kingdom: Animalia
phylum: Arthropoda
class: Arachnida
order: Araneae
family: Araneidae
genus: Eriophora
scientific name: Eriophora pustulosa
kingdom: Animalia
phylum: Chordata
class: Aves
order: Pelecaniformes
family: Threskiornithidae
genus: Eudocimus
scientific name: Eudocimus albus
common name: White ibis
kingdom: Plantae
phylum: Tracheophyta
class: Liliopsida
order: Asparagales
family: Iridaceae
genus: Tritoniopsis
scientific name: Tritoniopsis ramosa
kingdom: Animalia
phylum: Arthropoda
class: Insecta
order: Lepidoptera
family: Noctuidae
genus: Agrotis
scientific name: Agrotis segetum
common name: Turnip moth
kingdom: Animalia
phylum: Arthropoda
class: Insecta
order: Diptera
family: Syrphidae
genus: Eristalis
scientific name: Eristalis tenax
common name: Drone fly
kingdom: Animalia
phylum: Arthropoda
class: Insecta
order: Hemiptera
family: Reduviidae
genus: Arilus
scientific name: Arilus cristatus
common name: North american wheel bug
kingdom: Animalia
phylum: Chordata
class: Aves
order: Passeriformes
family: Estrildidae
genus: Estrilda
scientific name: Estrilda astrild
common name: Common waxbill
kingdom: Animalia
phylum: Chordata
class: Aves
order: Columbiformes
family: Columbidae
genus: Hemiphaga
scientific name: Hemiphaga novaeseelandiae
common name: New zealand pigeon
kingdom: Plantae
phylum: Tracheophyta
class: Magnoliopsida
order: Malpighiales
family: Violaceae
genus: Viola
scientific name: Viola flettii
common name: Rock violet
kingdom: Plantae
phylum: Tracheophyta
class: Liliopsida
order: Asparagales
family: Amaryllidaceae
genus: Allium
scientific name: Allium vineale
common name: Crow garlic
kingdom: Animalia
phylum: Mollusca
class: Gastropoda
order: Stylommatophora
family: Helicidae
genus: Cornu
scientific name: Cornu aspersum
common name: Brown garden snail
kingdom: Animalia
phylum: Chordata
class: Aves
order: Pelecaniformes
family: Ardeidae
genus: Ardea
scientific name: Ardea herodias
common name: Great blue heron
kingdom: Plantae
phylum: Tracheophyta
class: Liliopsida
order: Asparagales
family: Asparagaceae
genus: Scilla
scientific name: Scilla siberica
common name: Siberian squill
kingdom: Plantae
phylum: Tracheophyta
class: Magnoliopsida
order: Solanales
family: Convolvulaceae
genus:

GIVEN REQUEST =>
Arrange every line of the material above as a JSON list of strings, one string per line, leaving out any blank lines.

PROBLEM SOLUTION =>
[
  "kingdom: Animalia",
  "phylum: Arthropoda",
  "class: Arachnida",
  "order: Araneae",
  "family: Araneidae",
  "genus: Eriophora",
  "scientific name: Eriophora pustulosa",
  "kingdom: Animalia",
  "phylum: Chordata",
  "class: Aves",
  "order: Pelecaniformes",
  "family: Threskiornithidae",
  "genus: Eudocimus",
  "scientific name: Eudocimus albus",
  "common name: White ibis",
  "kingdom: Plantae",
  "phylum: Tracheophyta",
  "class: Liliopsida",
  "order: Asparagales",
  "family: Iridaceae",
  "genus: Tritoniopsis",
  "scientific name: Tritoniopsis ramosa",
  "kingdom: Animalia",
  "phylum: Arthropoda",
  "class: Insecta",
  "order: Lepidoptera",
  "family: Noctuidae",
  "genus: Agrotis",
  "scientific name: Agrotis segetum",
  "common name: Turnip moth",
  "kingdom: Animalia",
  "phylum: Arthropoda",
  "class: Insecta",
  "order: Diptera",
  "family: Syrphidae",
  "genus: Eristalis",
  "scientific name: Eristalis tenax",
  "common name: Drone fly",
  "kingdom: Animalia",
  "phylum: Arthropoda",
  "class: Insecta",
  "order: Hemiptera",
  "family: Reduviidae",
  "genus: Arilus",
  "scientific name: Arilus cristatus",
  "common name: North american wheel bug",
  "kingdom: Animalia",
  "phylum: Chordata",
  "class: Aves",
  "order: Passeriformes",
  "family: Estrildidae",
  "genus: Estrilda",
  "scientific name: Estrilda astrild",
  "common name: Common waxbill",
  "kingdom: Animalia",
  "phylum: Chordata",
  "class: Aves",
  "order: Columbiformes",
  "family: Columbidae",
  "genus: Hemiphaga",
  "scientific name: Hemiphaga novaeseelandiae",
  "common name: New zealand pigeon",
  "kingdom: Plantae",
  "phylum: Tracheophyta",
  "class: Magnoliopsida",
  "order: Malpighiales",
  "family: Violaceae",
  "genus: Viola",
  "scientific name: Viola flettii",
  "common name: Rock violet",
  "kingdom: Plantae",
  "phylum: Tracheophyta",
  "class: Liliopsida",
  "order: Asparagales",
  "family: Amaryllidaceae",
  "genus: Allium",
  "scientific name: Allium vineale",
  "common name: Crow garlic",
  "kingdom: Animalia",
  "phylum: Mollusca",
  "class: Gastropoda",
  "order: Stylommatophora",
  "family: Helicidae",
  "genus: Cornu",
  "scientific name: Cornu aspersum",
  "common name: Brown garden snail",
  "kingdom: Animalia",
  "phylum: Chordata",
  "class: Aves",
  "order: Pelecaniformes",
  "family: Ardeidae",
  "genus: Ardea",
  "scientific name: Ardea herodias",
  "common name: Great blue heron",
  "kingdom: Plantae",
  "phylum: Tracheophyta",
  "class: Liliopsida",
  "order: Asparagales",
  "family: Asparagaceae",
  "genus: Scilla",
  "scientific name: Scilla siberica",
  "common name: Siberian squill",
  "kingdom: Plantae",
  "phylum: Tracheophyta",
  "class: Magnoliopsida",
  "order: Solanales",
  "family: Convolvulaceae",
  "genus:"
]